6 Common Sheet Metal Forming Process

Consisting of thin and flat pieces of metal — typically steel or aluminum — sheet metal plays an important role in the construction and manufacturing industries. In the construction industry, it’s used as panels for buildings and houses. In the manufacturing industry, sheet metal is used for automobile components, heavy machinery, floors and more. When making sheet metal, however, companies often use one or more of the following forming processes.

#1) Curling

Curling is a sheet metal forming process that’s used to smooth out the otherwise sharp and rugged edges of sheet metal. Sheet metal often contains sharp edges with “burrs” after it’s initially produced. Curling is a forming process that involves de-burring sheet metal to produce smooth edges.

#2) Bending

Another common sheet metal forming process is bending. Companies typically perform bending on sheet metal using either a brake press or similar machine press. The sheet metal is placed over a die block, at which point a punch presses down onto the sheet metal. Bending doesn’t actually create holes in sheet metal. Rather, it lives up to its namesake by “bending” sheet metal in the shape of the die.

#3) Ironing

Sheet metal may also be ironed to achieve a uniform thickness. Most aluminum cans, for instance, are made of ironed aluminum. In its raw state, the aluminum sheet metal is too thick for beverage cans, so it’s ironed to achieve a thinner, more uniform composition. Ironing involves the use of a punch to force sheet metal between two dies.

#4) Laser Cutting

Laser cutting has become an increasingly common sheet metal forming process in recent years. With laser cutting, sheet metal is exposed to a high-powered laser that burns holes in the metal. It’s a faster and more precise cutting method that can even be performed automatically using a computer numerically controlled (CNC) laser cutting machine.

#5) Hydroforming

A lesser-known sheet metal forming process is hydroforming. Like deep drawing, hydroforming involves stretching the blank over a die. So, what’s the difference between hydroforming and deep drawing?
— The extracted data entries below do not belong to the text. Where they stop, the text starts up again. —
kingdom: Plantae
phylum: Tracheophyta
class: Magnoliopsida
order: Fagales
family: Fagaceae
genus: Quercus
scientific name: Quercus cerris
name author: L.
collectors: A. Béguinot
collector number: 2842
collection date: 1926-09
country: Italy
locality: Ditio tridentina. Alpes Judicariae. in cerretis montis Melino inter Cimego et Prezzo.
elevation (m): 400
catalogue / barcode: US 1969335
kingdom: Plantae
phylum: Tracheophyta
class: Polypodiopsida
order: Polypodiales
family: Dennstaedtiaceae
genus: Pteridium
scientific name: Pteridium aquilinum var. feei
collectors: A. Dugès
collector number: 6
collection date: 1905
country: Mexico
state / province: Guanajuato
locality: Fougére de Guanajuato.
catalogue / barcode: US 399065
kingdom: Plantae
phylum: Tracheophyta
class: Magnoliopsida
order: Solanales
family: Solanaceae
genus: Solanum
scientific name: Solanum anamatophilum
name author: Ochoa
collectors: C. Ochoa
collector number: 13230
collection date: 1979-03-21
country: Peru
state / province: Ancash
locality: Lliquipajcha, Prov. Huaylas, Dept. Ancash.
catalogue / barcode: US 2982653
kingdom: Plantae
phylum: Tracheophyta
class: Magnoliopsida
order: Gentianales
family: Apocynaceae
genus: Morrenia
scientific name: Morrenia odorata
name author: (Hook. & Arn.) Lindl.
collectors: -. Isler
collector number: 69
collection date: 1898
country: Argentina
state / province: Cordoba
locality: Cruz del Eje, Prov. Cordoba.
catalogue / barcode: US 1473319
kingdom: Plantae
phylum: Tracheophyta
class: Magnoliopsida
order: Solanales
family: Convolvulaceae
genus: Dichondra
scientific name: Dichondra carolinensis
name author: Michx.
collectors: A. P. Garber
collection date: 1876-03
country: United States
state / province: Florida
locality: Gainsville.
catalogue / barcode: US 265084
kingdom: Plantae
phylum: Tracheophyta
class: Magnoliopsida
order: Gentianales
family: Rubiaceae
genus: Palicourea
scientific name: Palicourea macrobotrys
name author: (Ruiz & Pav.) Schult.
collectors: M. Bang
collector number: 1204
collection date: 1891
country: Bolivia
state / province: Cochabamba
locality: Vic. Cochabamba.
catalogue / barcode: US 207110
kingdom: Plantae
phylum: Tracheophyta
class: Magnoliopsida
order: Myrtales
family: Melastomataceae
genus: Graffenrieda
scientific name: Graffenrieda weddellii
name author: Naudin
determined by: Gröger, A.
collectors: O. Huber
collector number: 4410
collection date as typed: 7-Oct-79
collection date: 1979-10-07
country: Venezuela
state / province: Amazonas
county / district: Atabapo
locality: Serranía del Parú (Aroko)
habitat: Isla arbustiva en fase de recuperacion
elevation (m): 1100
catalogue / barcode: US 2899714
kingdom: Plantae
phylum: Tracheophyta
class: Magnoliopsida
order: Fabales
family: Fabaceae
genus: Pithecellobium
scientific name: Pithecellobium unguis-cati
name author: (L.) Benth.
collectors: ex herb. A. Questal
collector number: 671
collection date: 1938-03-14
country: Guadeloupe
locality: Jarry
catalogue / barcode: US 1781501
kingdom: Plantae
The key difference between these two processes is that deep drawing requires multiple draw reductions, whereas hydroforming is performed in just one step.

#6) Punching

Finally, punching is a sheet metal forming process that involves the use of a punch and die set to create holes in sheet metal. The sheet metal is placed between the punch and die. Next, the punch presses down and through the sheet metal to create a hole.